TRY IT >> Report every line of the material that contains the string "células".

TASK MATERIAL >>
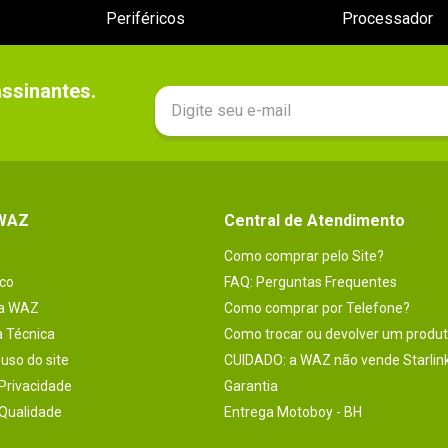
Periféricos
Processador
sinantes.

 WAZ
Central de Atendimento
Como comprar pelo Site?
co
FAQ: Perguntas Frequentes
na WAZ
Como comprar por Telefone?
a Técnica
Como trocar ou devolver um produ
uso do site
CUIDADO: a WAZ não vende Starlin
 Privacidade
Garantia
 Qualidade
Entrega Motoboy - BH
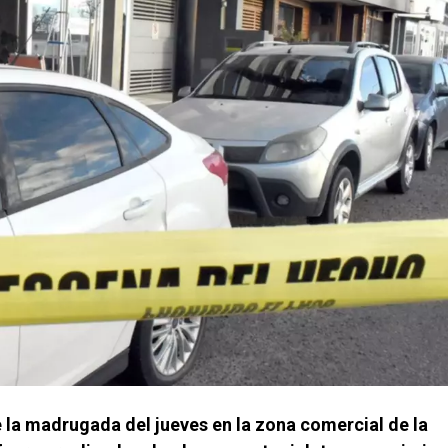
e la madrugada del jueves en la zona comercial de la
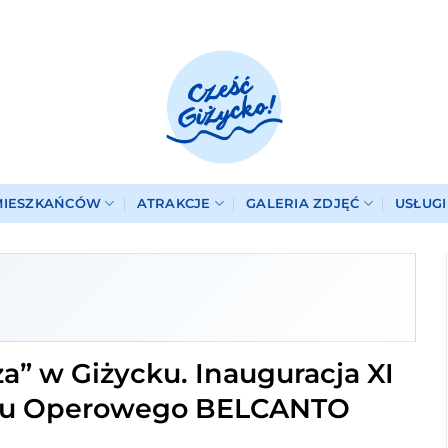
MIESZKAŃCÓW
ATRAKCJE
GALERIA ZDJĘĆ
USŁUG
a” w Giżycku. Inauguracja XI
alu Operowego BELCANTO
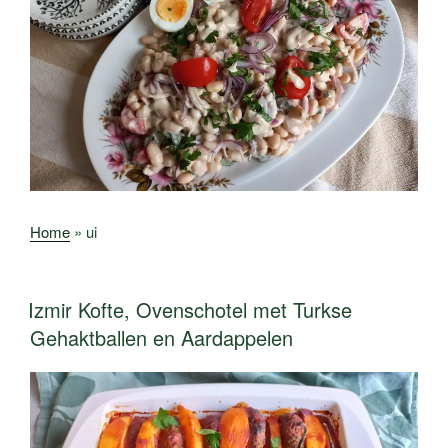
Home
»
ui
Izmir Kofte, Ovenschotel met Turkse
Gehaktballen en Aardappelen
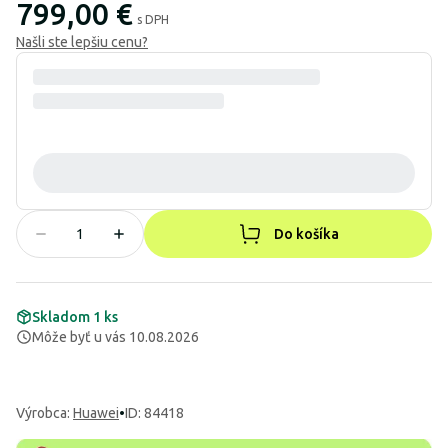
799,00 €
s DPH
Našli ste lepšiu cenu?
Do košíka
Skladom 1 ks
Môže byť u vás 10.08.2026
Výrobca
:
Huawei
•
ID: 84418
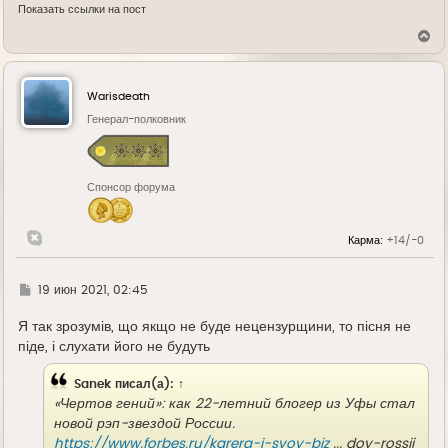
Показать ссылки на пост
В
е
р
н
у
Warisdeath
т
ь
Генерал-полковник
с
я
к
н
Спонсор форума
а
ч
а
л
Карма:
+14/-0
у
Г
19 июн 2021, 02:45
д
е
Я так зрозумів, що якщо не буде нецензурщини, то пісня не
піде, і слухати його не будуть
Sanek
писал(а):
↑
«Чертов гений»: как 22-летний блогер из Уфы стал
новой рэп-звездой России.
https://www.forbes.ru/karera-i-svoy-biz
... doy-rossii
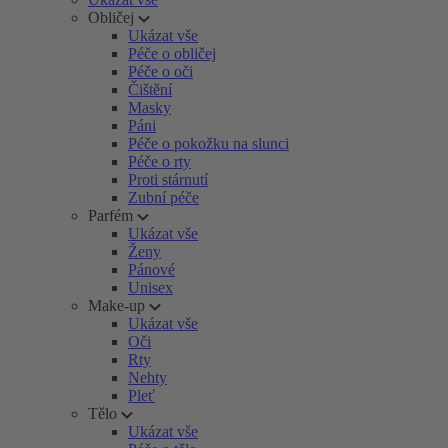
Obličej
Ukázat vše
Péče o obličej
Péče o oči
Čištění
Masky
Páni
Péče o pokožku na slunci
Péče o rty
Proti stárnutí
Zubní péče
Parfém
Ukázat vše
Ženy
Pánové
Unisex
Make-up
Ukázat vše
Oči
Rty
Nehty
Pleť
Tělo
Ukázat vše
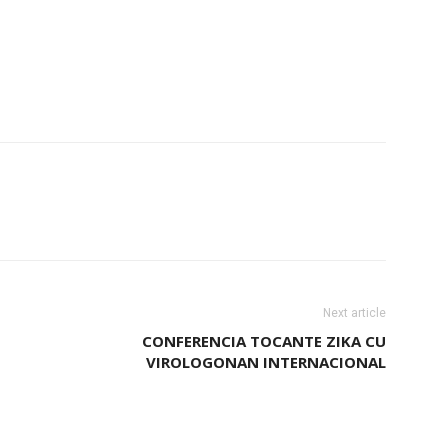
Next article
CONFERENCIA TOCANTE ZIKA CU
VIROLOGONAN INTERNACIONAL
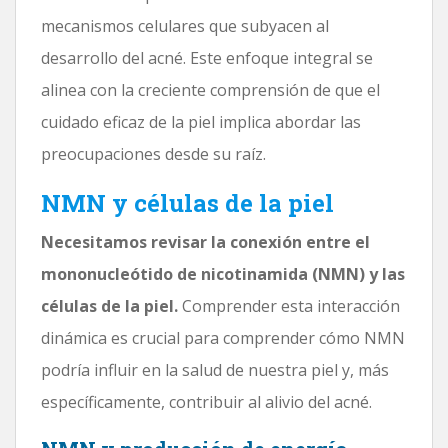
mecanismos celulares que subyacen al
desarrollo del acné. Este enfoque integral se
alinea con la creciente comprensión de que el
cuidado eficaz de la piel implica abordar las
preocupaciones desde su raíz.
NMN y células de la piel
Necesitamos revisar la conexión entre el
mononucleótido de nicotinamida (NMN) y las
células de la piel.
Comprender esta interacción
dinámica es crucial para comprender cómo NMN
podría influir en la salud de nuestra piel y, más
específicamente, contribuir al alivio del acné.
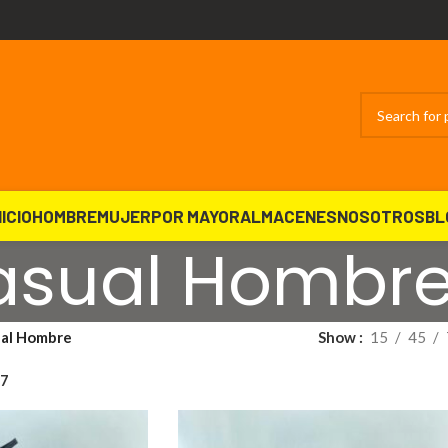
NICIO
HOMBRE
MUJER
POR MAYOR
ALMACENES
NOSOTROS
BL
asual Hombr
al Hombre
Show
15
45
37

WRITTEN SOLUTION >>
NMN y células de la piel
células de la piel.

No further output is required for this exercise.